Drácula na Netflix – Tributo arrojado, respeitoso e inventivo
Não podia se esperar outra coisa de Steven Moffat e Mark Gatiss, os criadores do elogiado e cult Sherlock. Mais uma vez aliados à BBC, a dupla executa aqui o mesmo procedimento. Empresta um personagem da literatura clássica para repaginá-lo com novas ideias, sem abandonar seus fundamentos, neste Drácula na Netflix.
Com um texto ao mesmo tempo tradicional e ousado, a minissérie tem três episódios (com 1h30 cada, seguindo o modelo de seus trabalhos anteriores). Dessa forma, sabe adaptar o livro de Bram Stoker pela enésima vez com fidelidade, mas sem ares de repetição. Justamente, injeta novos elementos aqui e ali (como a identidade de Van Helsing ou a posição de Jonathan Harker no enredo, etc), abrindo ainda possibilidades narrativas conforme a trama avança.
Portanto, no primeiro episódio, temos um início muito similar ao que conhecemos do protagonista-antagonista, com detalhes acrescentados ao labiríntico castelo, ao convento na Hungria (onde se desenvolve uma investigação sagaz) e a depravação diante das freiras. Há espaço, inclusive, para homenagear outras versões de Drácula nas telonas, como o de Christopher Lee da Hammer Film em toda a figuração principal, ou de Bela Lugosi em certos closes no começo, até mesmo o Nosferatu de Murnau no aspecto de Harker na Hungria.
Leia aqui sobre o livro Drácula, de Bram Stoker
O segundo episódio expande ainda mais as possibilidades da história ao explorar o navio Deméter, que levou Drácula até Londres e aqui é usado por Moffat e Gatiss para uma estrutura meio Agatha Christie, só que ao invés de tentarmos descobrir o assassino (que todos sabemos ser o vampiro), é desvendar o mistério de quem está na cabine 9, enquanto os dois protagonistas têm um enfrentamento intelectual, à medida que os demais passageiros vão morrendo um a um, com diálogos saborosos espalhados pelo convés.
O último episódio é o mais audacioso ao colocar o icônico personagem nos dias de hoje, da mesma forma que a dupla fez com Sherlock no outro seriado, atualizando de maneira inteligente todos os elementos, incluindo a trama envolvendo Lucy Westenra, Quincey e Dr. Seward, trazendo ainda o legado de Van Helsing, Harker e Mina Murray.
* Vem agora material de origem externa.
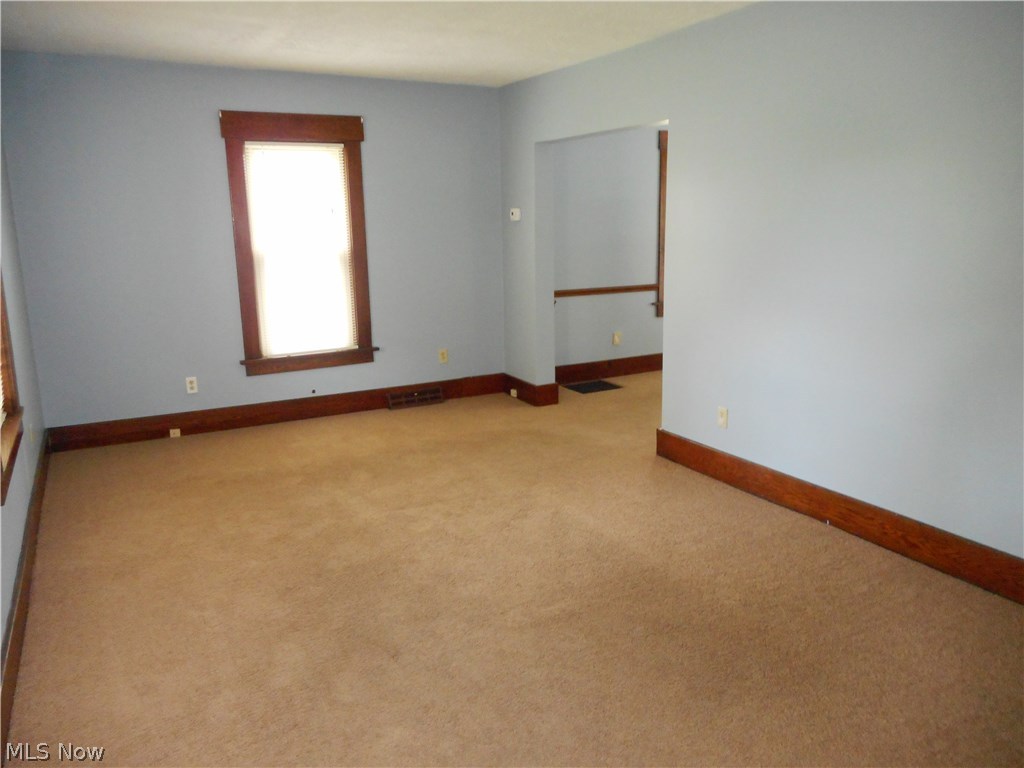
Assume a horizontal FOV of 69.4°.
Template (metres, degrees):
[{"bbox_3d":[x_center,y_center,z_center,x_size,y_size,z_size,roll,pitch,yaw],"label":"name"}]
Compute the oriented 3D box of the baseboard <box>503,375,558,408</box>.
[{"bbox_3d":[0.139,0.033,6.299,0.203,0.176,0.626,-8,14,-29],"label":"baseboard"}]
Mesmo com alguns furos de roteiro nos três episódios e saídas narrativas facilitadas para fundamentar reviravoltas espertinhas, a minissérie Drácula na Netflix não perde a qualidade por classificar tais problemas como parte do charme de sua escala de “filme B” (ainda que toda a produção seja suntuosa nos figurinos, cenários e direção de arte), principalmente com Claes Bang passando todo o carisma e magnetismo de Drácula em sua complexidade ora brega, ora assustadora, ora humanizada, e até mesmo da esperta e cínica atuação de Dolly Wells na figura de duas personagens que são um grande presente para a história, que não importa o formato ou as escolhas, funciona sempre quando é narrada, e temos mais uma prova por aqui.